Exercises:
1. From the NVML error thread, copy the stretch from "Has there been" through "be addressed upstream." word for word.
2. Rewrite the paragraph in the NVML error thread that begins "I'm testing nvidia-docker 2" in fewer words, keeping its main facts.

Document extract:
Updating CPU quota causes NVML unknown error

dvenza commented 6 years ago

I'm testing nvidia-docker 2, starting containers through Zoe Analytics, that uses the network Docker API. What Zoe does is to dynamically set CPU quotas to redistribute spare capacity, but it makes nvidia-docker break down:

Start a container (the nvidia plugin is set as default in daemon.json):

$ docker run -d -e NVIDIA_VISIBLE_DEVICES=all -p 8888 gcr.io/tensorflow/tensorflow:1.3.0-gpu-py3

Test with nvidia-smi (it works):

$ docker exec -it 9e nvidia-smi
Thu Nov  2 08:03:25 2017
+-----------------------------------------------------------------------------+
| NVIDIA-SMI 384.81                 Driver Version: 384.81                    |
|-------------------------------+----------------------+----------------------+
| GPU  Name        Persistence-M| Bus-Id        Disp.A | Volatile Uncorr. ECC |
| Fan  Temp  Perf  Pwr:Usage/Cap|         Memory-Usage | GPU-Util  Compute M. |
|===============================+======================+======================|
|   0  Tesla P100-PCIE...  Off  | 00000000:04:00.0 Off |                    0 |
| N/A   26C    P0    31W / 250W |      0MiB / 16276MiB |      0%      Default |

[...]

Change the CPU quota:

$ docker update --cpu-quota 640000 9e

Test with nvidia-smi (it breaks):

$ docker exec -it 9e nvidia-smi
Failed to initialize NVML: Unknown Error

If I set the cpu quota at the beginning, it works.
I tried with different values for the quota, it always breaks
I could find no messages in the logs
The same happens updating the memory soft limit (--memory-reservation)

3XX0 commented 6 years ago

Good catch, it looks like Docker is resetting all the cgroups when it only needs to update one (CPU quota in this case). Not sure how we can workaround that though.

mrjackbo commented 5 years ago

Has there been any progress on this? It seems I ran into the same problem while trying to set up the Kubernetes cpu-manager with „static“ policy. (https://kubernetes.io/docs/tasks/administer-cluster/cpu-management-policies/)

klueska commented 5 years ago

@3XX0 I think it is unlikely that this will ever be addressed upstream.

Source material:
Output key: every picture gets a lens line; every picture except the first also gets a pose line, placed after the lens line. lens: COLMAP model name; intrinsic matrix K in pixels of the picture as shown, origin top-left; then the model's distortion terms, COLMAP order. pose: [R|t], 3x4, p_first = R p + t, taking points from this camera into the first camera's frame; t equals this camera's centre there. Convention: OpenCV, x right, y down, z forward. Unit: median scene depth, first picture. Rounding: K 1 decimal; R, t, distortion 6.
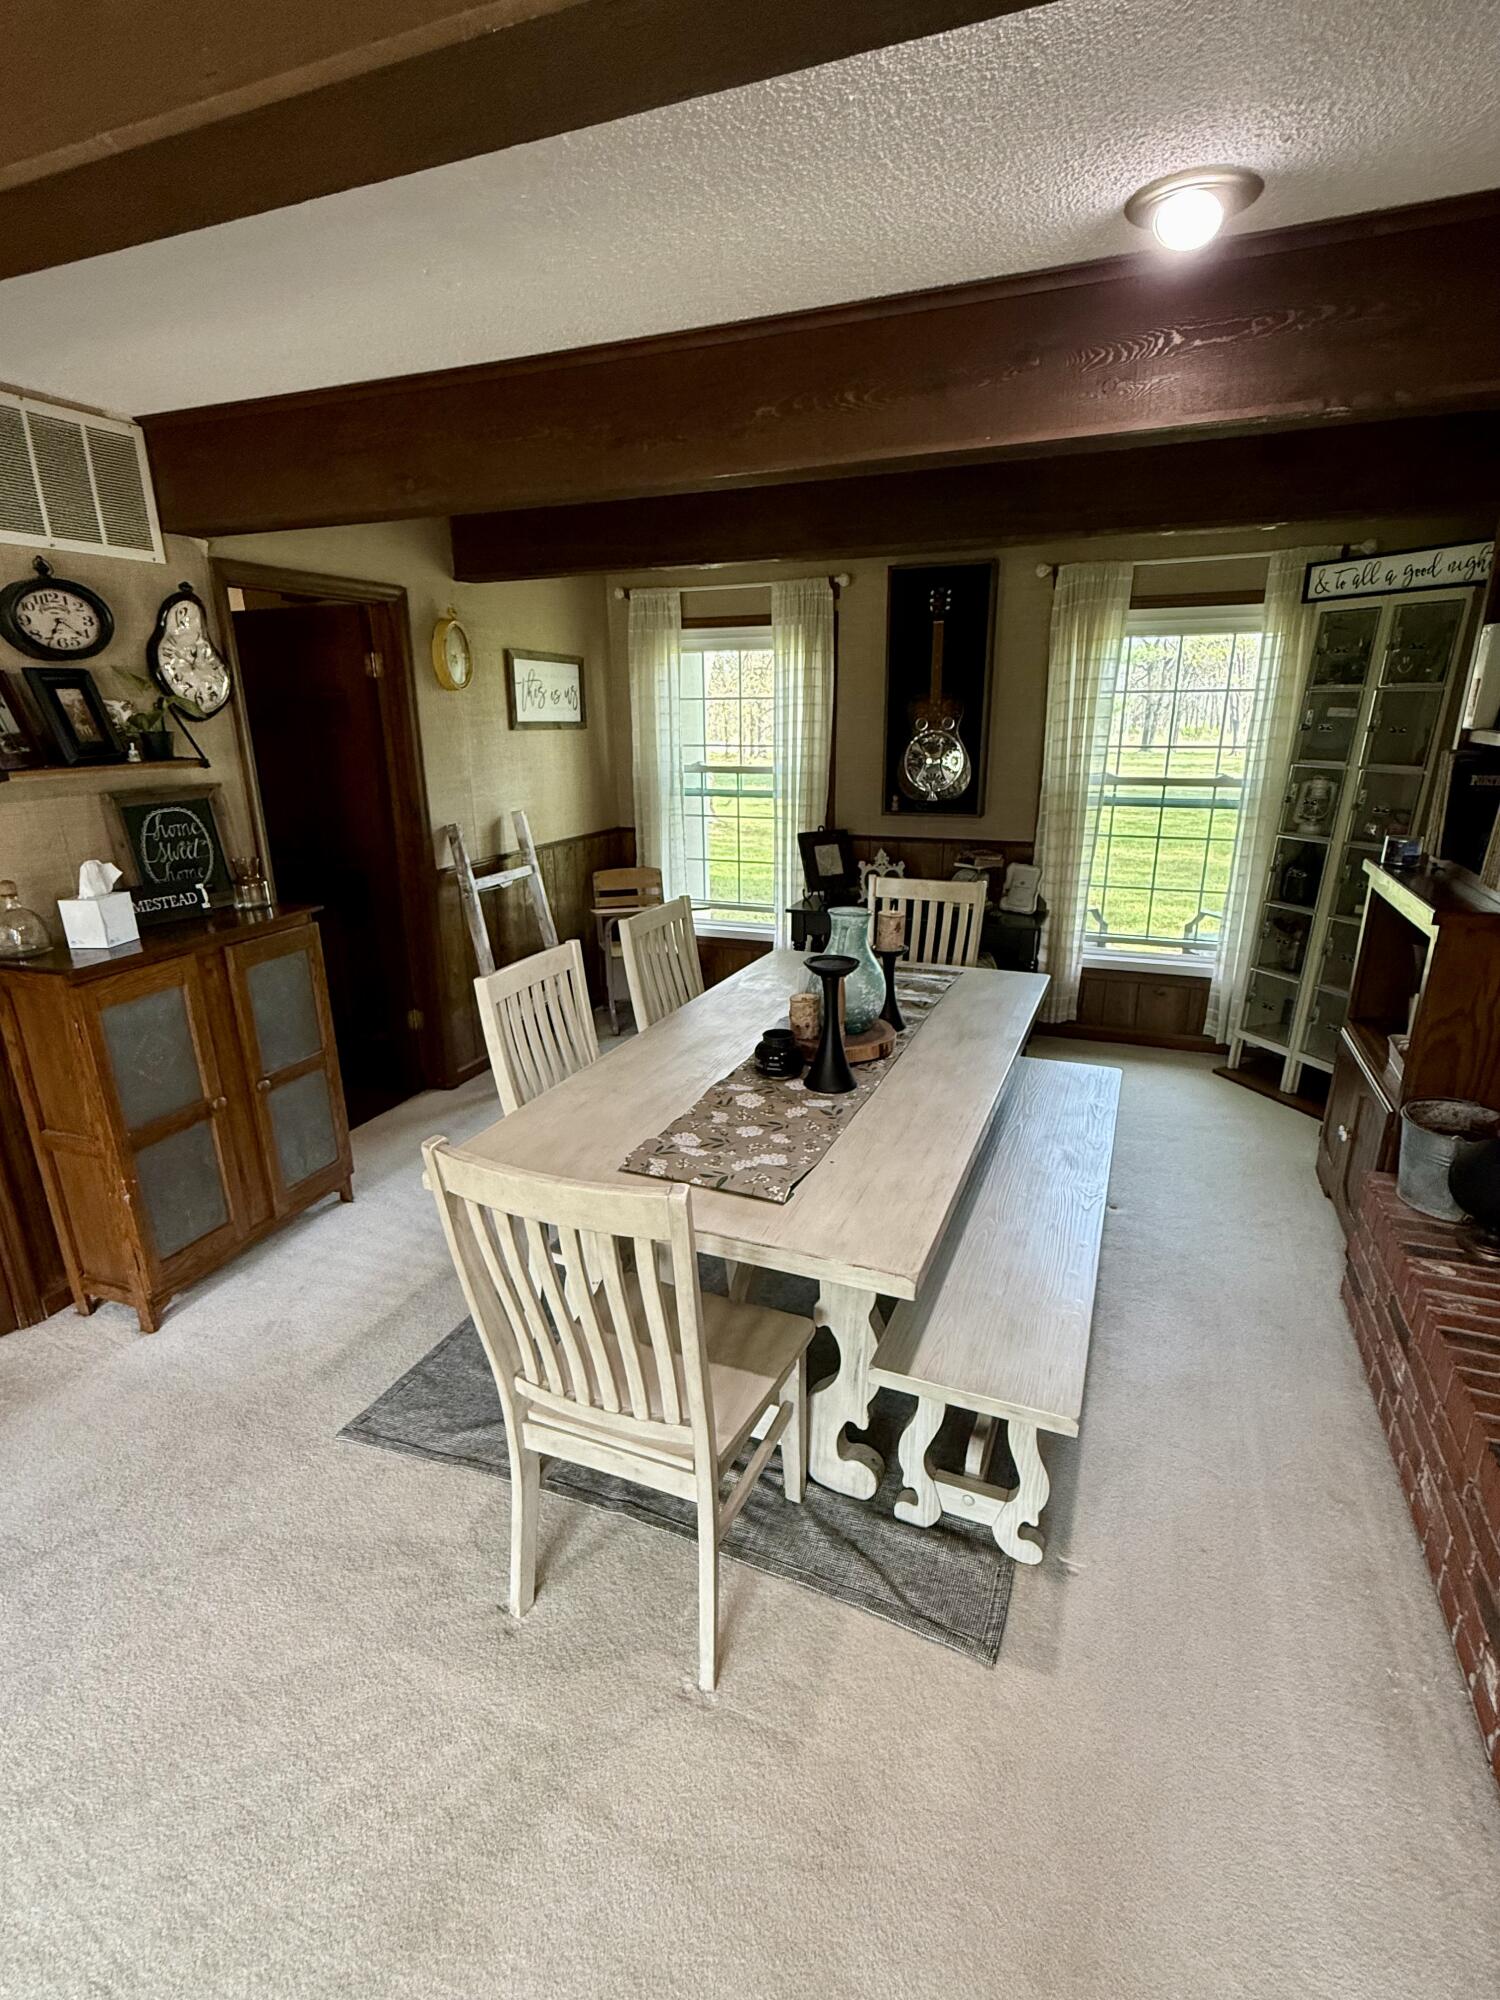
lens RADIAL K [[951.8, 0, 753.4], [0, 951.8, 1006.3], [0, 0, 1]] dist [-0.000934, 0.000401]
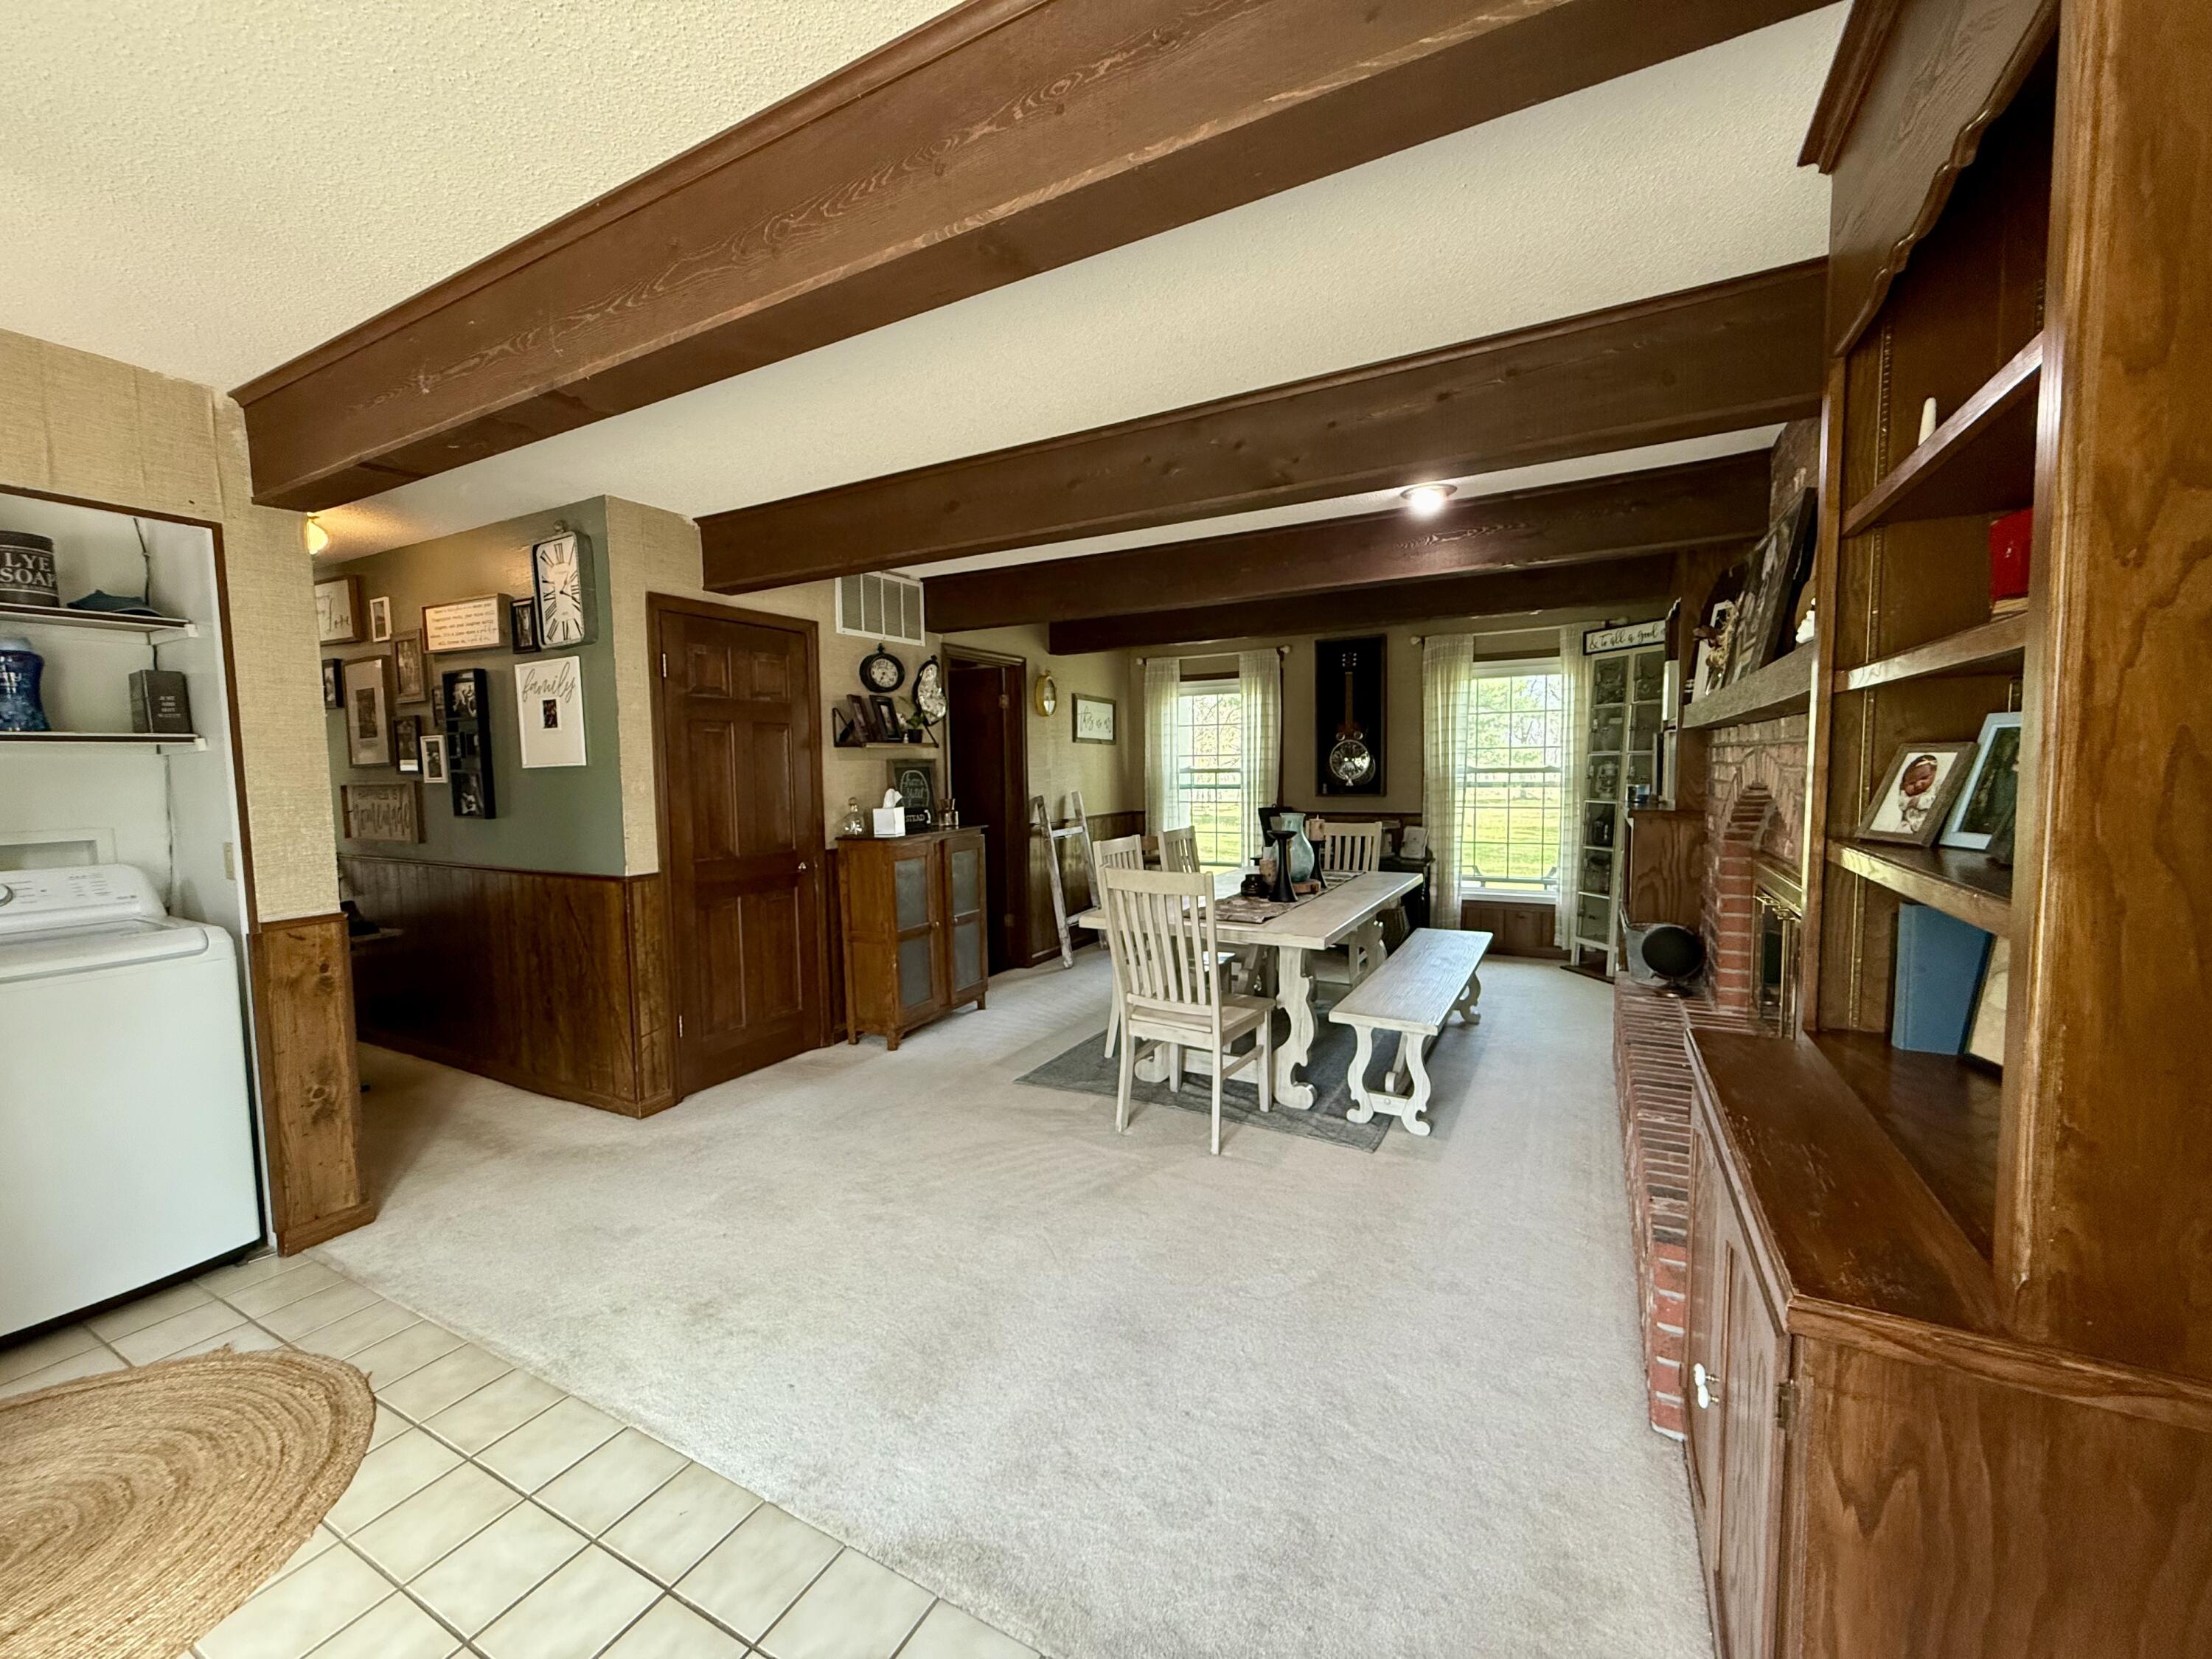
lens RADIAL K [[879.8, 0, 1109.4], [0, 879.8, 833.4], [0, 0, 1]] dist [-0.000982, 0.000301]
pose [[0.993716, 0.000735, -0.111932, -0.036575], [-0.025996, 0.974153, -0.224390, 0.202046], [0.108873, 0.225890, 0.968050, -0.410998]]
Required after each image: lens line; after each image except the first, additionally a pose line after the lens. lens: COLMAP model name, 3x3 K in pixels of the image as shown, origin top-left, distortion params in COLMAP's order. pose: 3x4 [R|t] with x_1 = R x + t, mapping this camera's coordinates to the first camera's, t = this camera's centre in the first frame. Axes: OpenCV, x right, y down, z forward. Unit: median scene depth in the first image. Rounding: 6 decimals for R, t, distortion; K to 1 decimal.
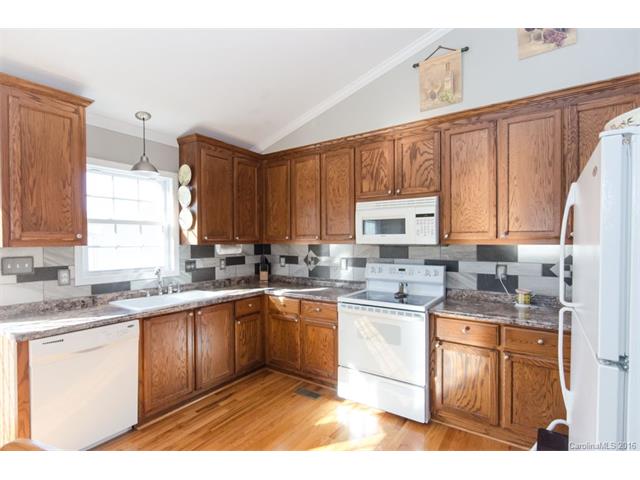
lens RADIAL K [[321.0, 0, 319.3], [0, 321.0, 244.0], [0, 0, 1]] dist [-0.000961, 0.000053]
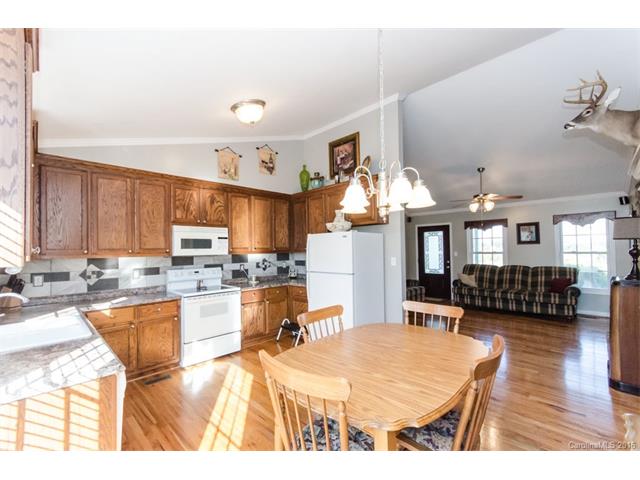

Your responses:
1.
Has there been any progress on this? It seems I ran into the same problem while trying to set up the Kubernetes cpu-manager with „static“ policy. (https://kubernetes.io/docs/tasks/administer-cluster/cpu-management-policies/)

klueska commented 5 years ago

@3XX0 I think it is unlikely that this will ever be addressed upstream.

2. Nvidia-docker 2 is being tested with containers started through Zoe Analytics, which uses the network Docker API. Zoe dynamically sets CPU quotas to redistribute spare capacity, and this makes nvidia-docker break down.